Standard Presentation (15 mins) Australian Marine Sciences Association 2022

Estimating colony level variation in bleaching tolerance of Acropora millepora from a natural bleaching event and rapid heat stress experiments. (#60)

Rhys Cornish 1 2 3 4 , David Bourne 1 2 4 , Samantha Goyen 2 4 , Line Bay 2 3 4
  1. College of Science and Engineering, James Cook University, Townsville, QLD, Australia
  2. AIMS@JCU (aims@jcu.edu.au), Townsville, QLD, Australia
  3. Division of Research and Innovation, James Cook University, Townsville, QLD, Australia
  4. Australian Institute of Marine Science, Cape Cleveland, QLD, Australia

Thermal anomalies caused by climate change are increasing in frequency and intensity causing widespread coral bleaching. This process is complex and varies among coral colonies across spatial and temporal scales. Naturally temperature tolerant genotypes may hold the key to adaptation to temperature anomalies, however, we have a poor understanding of where these individuals occur and the underlying mechanisms of thermal tolerance. Current knowledge based on predictive modelling and remote observations lack the spatial resolution required to detect variation at smaller scales such as among genotypes.
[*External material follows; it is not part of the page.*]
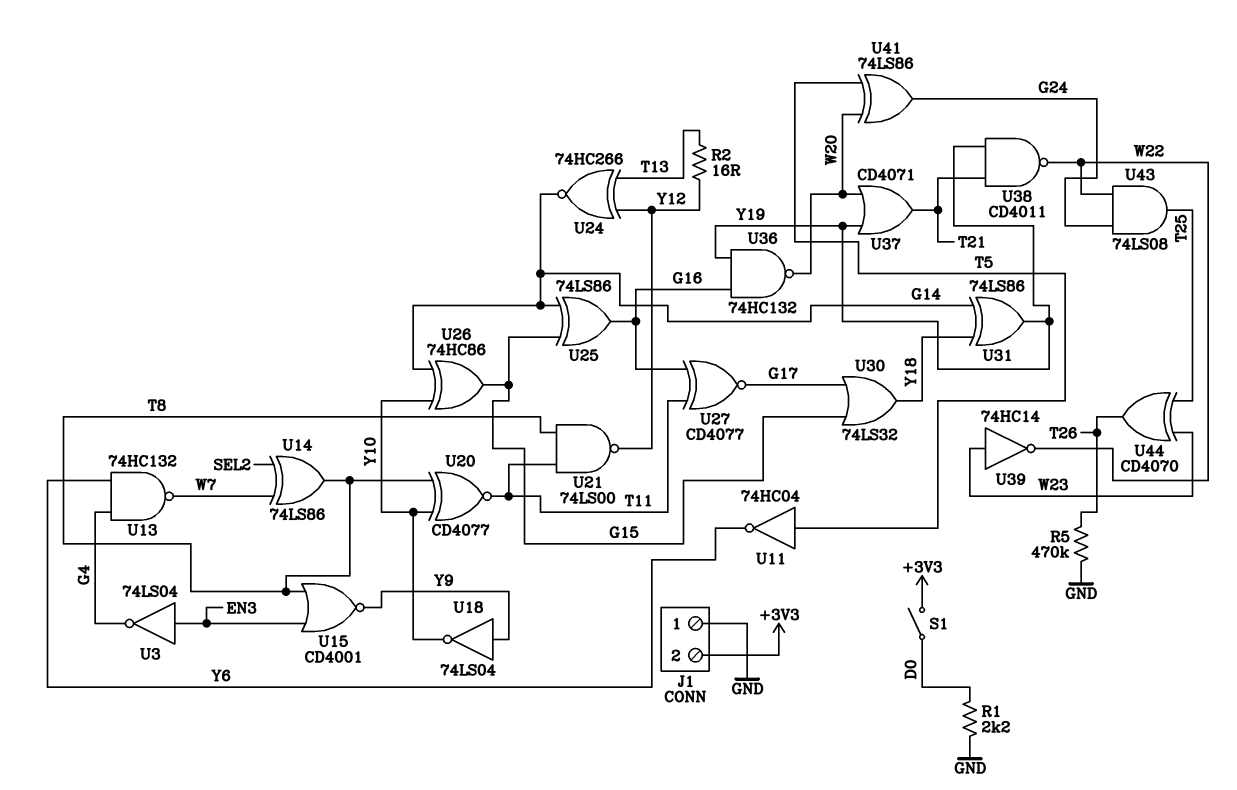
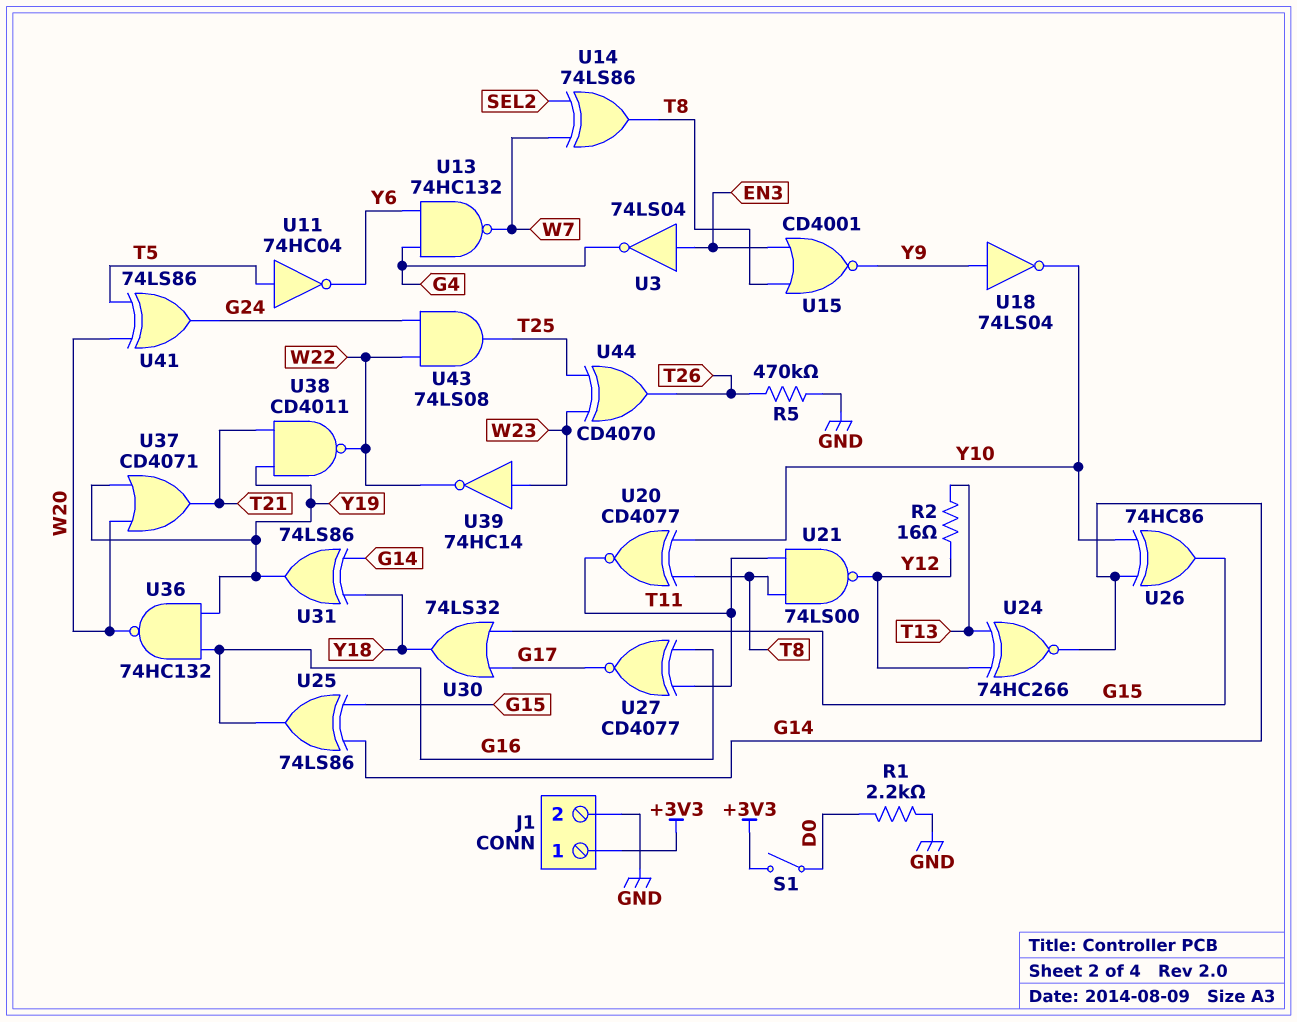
J1 pin 1: GND -> +3V3
J1 pin 2: +3V3 -> GND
To address this knowledge gap, we tagged 350 Acropora millepora colonies across 4 reefs within Woppaburra sea Country (Keppel Islands). Colonies varied in bleaching response in April 2020 but most recovered with ~94% of tagged colonies fully pigmented by October 2020. We exposed these colonies to a rapid heat stress assay and used PAM chlorophyll fluorescence to determine photosynthetic efficiency and hyperspectral imaging to measure photo pigment. By comparing these results to the natural bleaching data, we benchmark the novel and high throughput acute heat stress approach. This method will enable us to rapidly identify thermally tolerant genotypes in large sample sizes across environmental gradients to increase our understanding of adaptive variation across reef scapes.